• **What to do**
Count the lines in the entries below that contain the string "oder", treating uppercase and lowercase as different. Give only the number.

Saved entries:
:::::

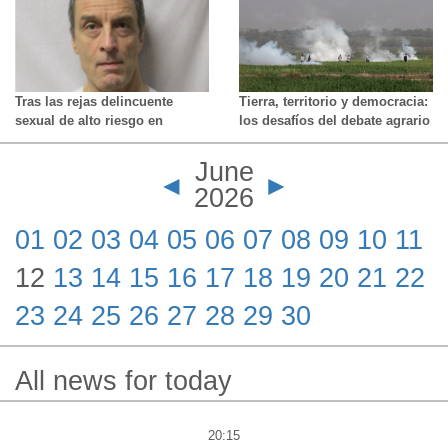
en el triunfo del Tri ante
en el norte de Ontario
Sudáfrica en el partido
inaugural
Tras las rejas delincuente
Tierra, territorio y democracia:
sexual de alto riesgo en
los desafíos del debate agrario
Hamilton: incautan drogas
en Bolivia
durante una redada en un
June
motel de Brock
◄
►
2026
01
02
03
04
05
06
07
08
09
10
11
12
13
14
15
16
17
18
19
20
21
22
23
24
25
26
27
28
29
30
All news for today
20:15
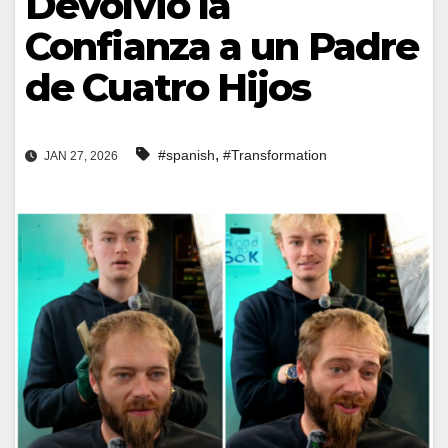
Devolvió la
Confianza a un Padre
de Cuatro Hijos
,
#spanish
#Transformation
JAN 27, 2026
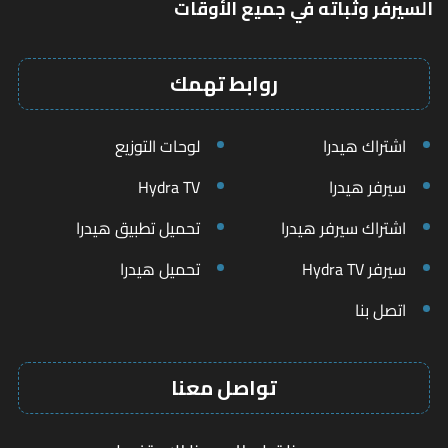
السيرفر وثباته في جميع الأوقات
روابط تهمك
اشتراك هيدرا
لوحات التوزيع
سيرفر هيدرا
Hydra TV
اشتراك سيرفر هيدرا
تحميل تطبيق هيدرا
سيرفر Hydra TV
تحميل هيدرا
اتصل بنا
تواصل معنا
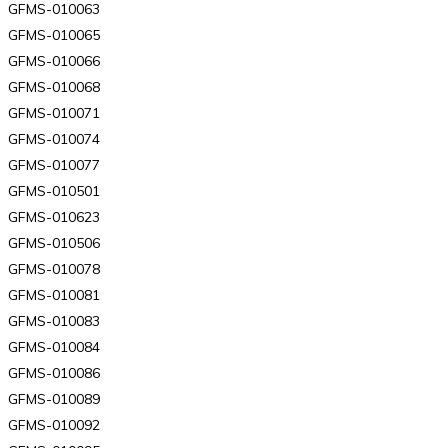
GFMS-010063
GFMS-010065
GFMS-010066
GFMS-010068
GFMS-010071
GFMS-010074
GFMS-010077
GFMS-010501
GFMS-010623
GFMS-010506
GFMS-010078
GFMS-010081
GFMS-010083
GFMS-010084
GFMS-010086
GFMS-010089
GFMS-010092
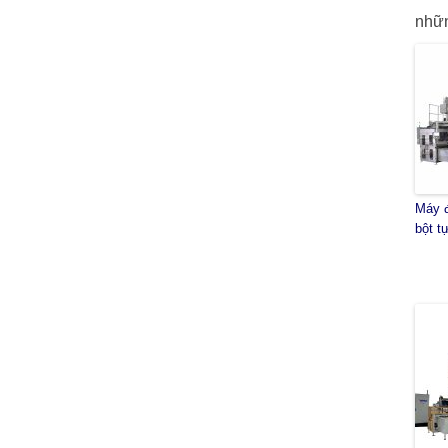
nhữn
Máy 
bột t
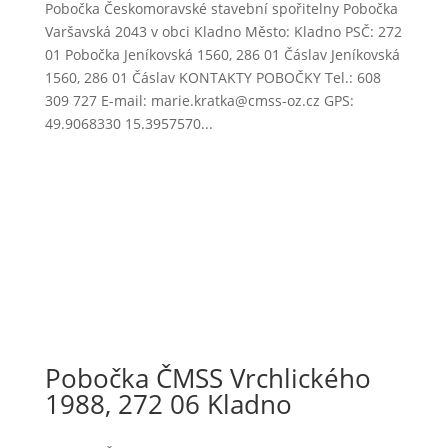
Pobočka Českomoravské stavební spořitelny Pobočka
Varšavská 2043 v obci Kladno Město: Kladno PSČ: 272
01 Pobočka Jeníkovská 1560, 286 01 Čáslav Jeníkovská
1560, 286 01 Čáslav KONTAKTY POBOČKY Tel.: 608
309 727 E-mail: marie.kratka@cmss-oz.cz GPS:
49.9068330 15.3957570...
Pobočka ČMSS Vrchlického
1988, 272 06 Kladno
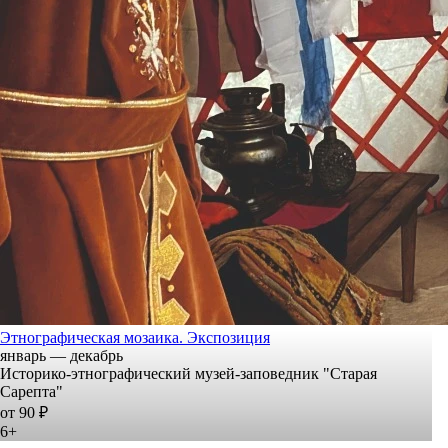
Этнографическая мозаика. Экспозиция
январь — декабрь
Историко-этнографический музей-заповедник "Старая
Сарепта"
от 90 ₽
6+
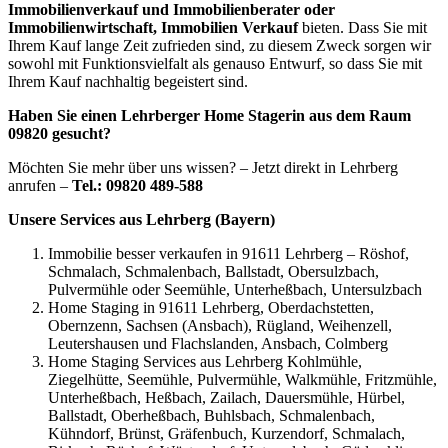
Immobilienverkauf und Immobilienberater oder
Immobilienwirtschaft, Immobilien Verkauf
bieten. Dass Sie mit
Ihrem Kauf lange Zeit zufrieden sind, zu diesem Zweck sorgen wir
sowohl mit Funktionsvielfalt als genauso Entwurf, so dass Sie mit
Ihrem Kauf nachhaltig begeistert sind.
Haben Sie einen Lehrberger Home Stagerin aus dem Raum
09820 gesucht?
Möchten Sie mehr über uns wissen? – Jetzt direkt in Lehrberg
anrufen –
Tel.: 09820 489-588
Unsere Services aus Lehrberg (Bayern)
Immobilie besser verkaufen in 91611 Lehrberg – Röshof,
Schmalach, Schmalenbach, Ballstadt, Obersulzbach,
Pulvermühle oder Seemühle, Unterheßbach, Untersulzbach
Home Staging in 91611 Lehrberg, Oberdachstetten,
Obernzenn, Sachsen (Ansbach), Rügland, Weihenzell,
Leutershausen und Flachslanden, Ansbach, Colmberg
Home Staging Services aus Lehrberg Kohlmühle,
Ziegelhütte, Seemühle, Pulvermühle, Walkmühle, Fritzmühle,
Unterheßbach, Heßbach, Zailach, Dauersmühle, Hürbel,
Ballstadt, Oberheßbach, Buhlsbach, Schmalenbach,
Kühndorf, Brünst, Gräfenbuch, Kurzendorf, Schmalach,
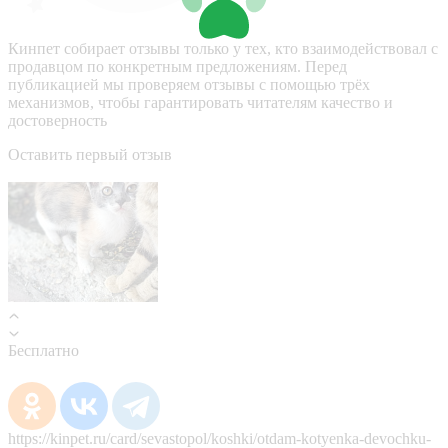
Кинпет собирает отзывы только у тех, кто взаимодействовал с
продавцом по конкретным предложениям. Перед
публикацией мы проверяем отзывы с помощью трёх
механизмов, чтобы гарантировать читателям качество и
достоверность
Оставить первый отзыв
Бесплатно
https://kinpet.ru/card/sevastopol/koshki/otdam-kotyenka-devochku-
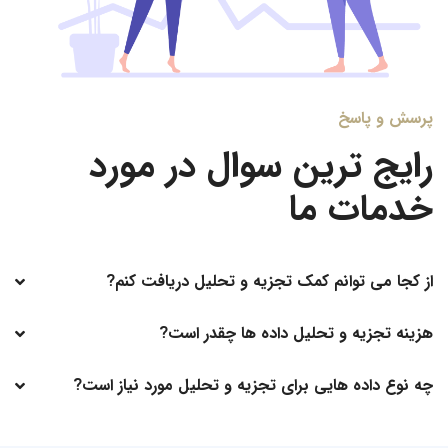
پرسش و پاسخ
رایج ترین سوال در مورد
خدمات ما
از کجا می توانم کمک تجزیه و تحلیل دریافت کنم?
هزینه تجزیه و تحلیل داده ها چقدر است?
چه نوع داده هایی برای تجزیه و تحلیل مورد نیاز است?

:::::

• **Exercise response**
2